One of the great powers of pull requests is that anyone with read access to a repository can fork it, commit some changes to their fork and then create a pull request against the original repository with their changes. There are some files stored in source control that are important. For example, a Jenkinsfile may contain configuration details to sandbox pull requests in order to mitigate against malicious pull requests. In order to protect against a malicious pull request itself modifying the Jenkinsfile to remove the protections, you can define the trust policy for pull requests from forks.

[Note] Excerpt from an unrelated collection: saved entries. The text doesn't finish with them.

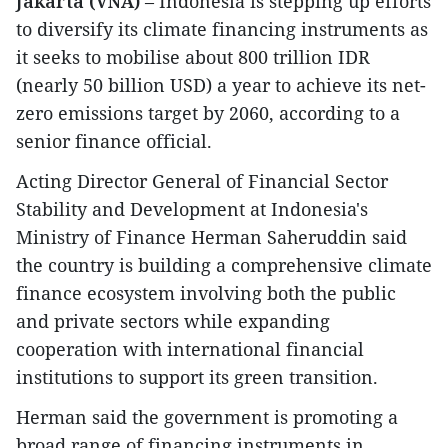
Jakarta (VNA)
– Indonesia is stepping up efforts
to diversify its climate financing instruments as
it seeks to mobilise about 800 trillion IDR
(nearly 50 billion USD) a year to achieve its net-
zero emissions target by 2060, according to a
senior finance official.
Acting Director General of Financial Sector
Stability and Development at Indonesia's
Ministry of Finance Herman Saheruddin said
the country is building a comprehensive climate
finance ecosystem involving both the public
and private sectors while expanding
cooperation with international financial
institutions to support its green transition.
Herman said the government is promoting a
broad range of financing instruments in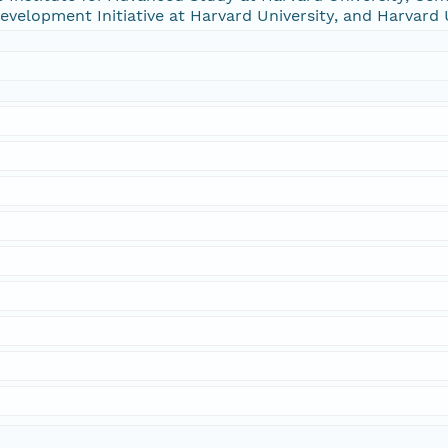
 Development Initiative at Harvard University, and Harvard 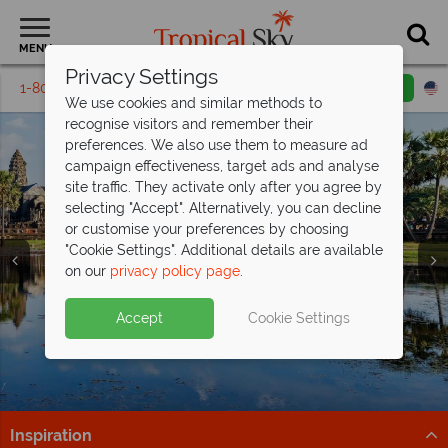
MENU
Privacy Settings
1-800-311-6002
Email inquiry
Toll free
We use cookies and similar methods to
recognise visitors and remember their
preferences. We also use them to measure ad
campaign effectiveness, target ads and analyse
site traffic. They activate only after you agree by
selecting "Accept". Alternatively, you can decline
or customise your preferences by choosing
"Cookie Settings". Additional details are available
Far East & Asia
Far East & Asia
Far East & Asia
Far East & Asia
Far East & Asia
Far East & Asia
Far East & Asia
Far East & Asia
Far East & Asia
on our
privacy policy page
.
Accept
Cookie Settings
Inspiration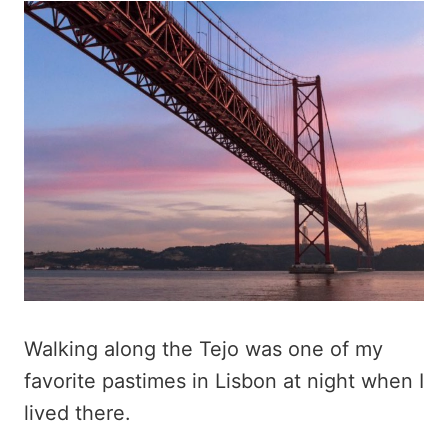
Walking along the Tejo was one of my
favorite pastimes in Lisbon at night when I
lived there.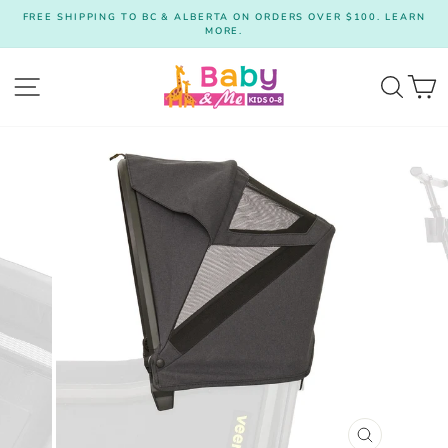
Skip
FREE SHIPPING TO BC & ALBERTA ON ORDERS OVER $100. LEARN
to
MORE.
Pause
content
slideshow
Site navigation
Searc
C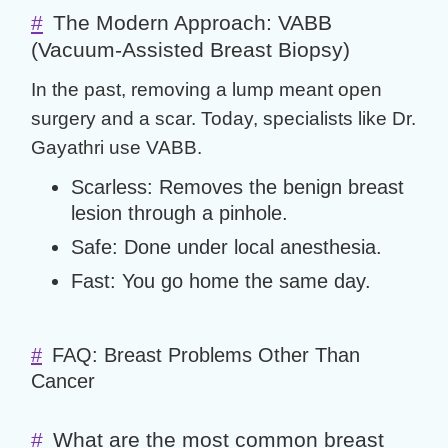
#
The Modern Approach: VABB
(Vacuum-Assisted Breast Biopsy)
In the past, removing a lump meant open
surgery and a scar. Today, specialists like Dr.
Gayathri use
VABB
.
Scarless:
Removes the
benign breast
lesion
through a pinhole.
Safe:
Done under local anesthesia.
Fast:
You go home the same day.
#
FAQ: Breast Problems Other Than
Cancer
#
What are the most common breast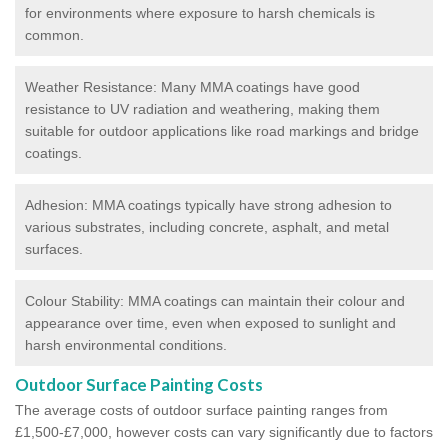
for environments where exposure to harsh chemicals is
common.
Weather Resistance: Many MMA coatings have good
resistance to UV radiation and weathering, making them
suitable for outdoor applications like road markings and bridge
coatings.
Adhesion: MMA coatings typically have strong adhesion to
various substrates, including concrete, asphalt, and metal
surfaces.
Colour Stability: MMA coatings can maintain their colour and
appearance over time, even when exposed to sunlight and
harsh environmental conditions.
Outdoor Surface Painting Costs
The average costs of outdoor surface painting ranges from
£1,500-£7,000, however costs can vary significantly due to factors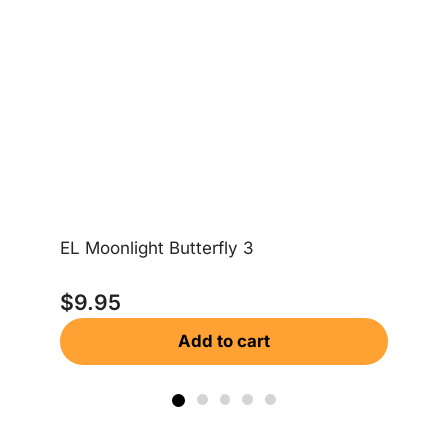
EL Moonlight Butterfly 3
Moo
$
9.95
$
Add to cart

Other plugins can extend the available trust policies. The default policies are:

Nobody
Pull requests from forks will all be treated as untrusted. This means that where Jenkins requires a trusted file (e.g. Jenkinsfile) the contents of that file will be retrieved from the target branch on the origin repository and not from the pull request branch on the fork repository.
Collaborators
Pull requests from collaborators to the origin repository will be treated as trusted, all other pull requests from fork repositories will be treated as untrusted. Note that if credentials used by Jenkins for scanning the repository does not have permission to query the list of collaborators to the origin repository then only the origin account will be treated as trusted - i.e. this will fall back to Nobody. NOTE: all collaborators are trusted, even if they are only members of a team with read permission.
Everyone
All pull requests from forks will be treated as trusted. NOTE: this option can be dangerous if used on a public repository hosted on GitHub.
From users with Admin or Write permission
Pull requests forks will be treated as trusted if and only if the fork owner has either Admin or Write permissions on the origin repository. This is the recommended policy. Note that this strategy requires the Review a user's permission level API, as a result on GitHub Enterprise Server versions before 2.12 this is the same as trusting Nobody.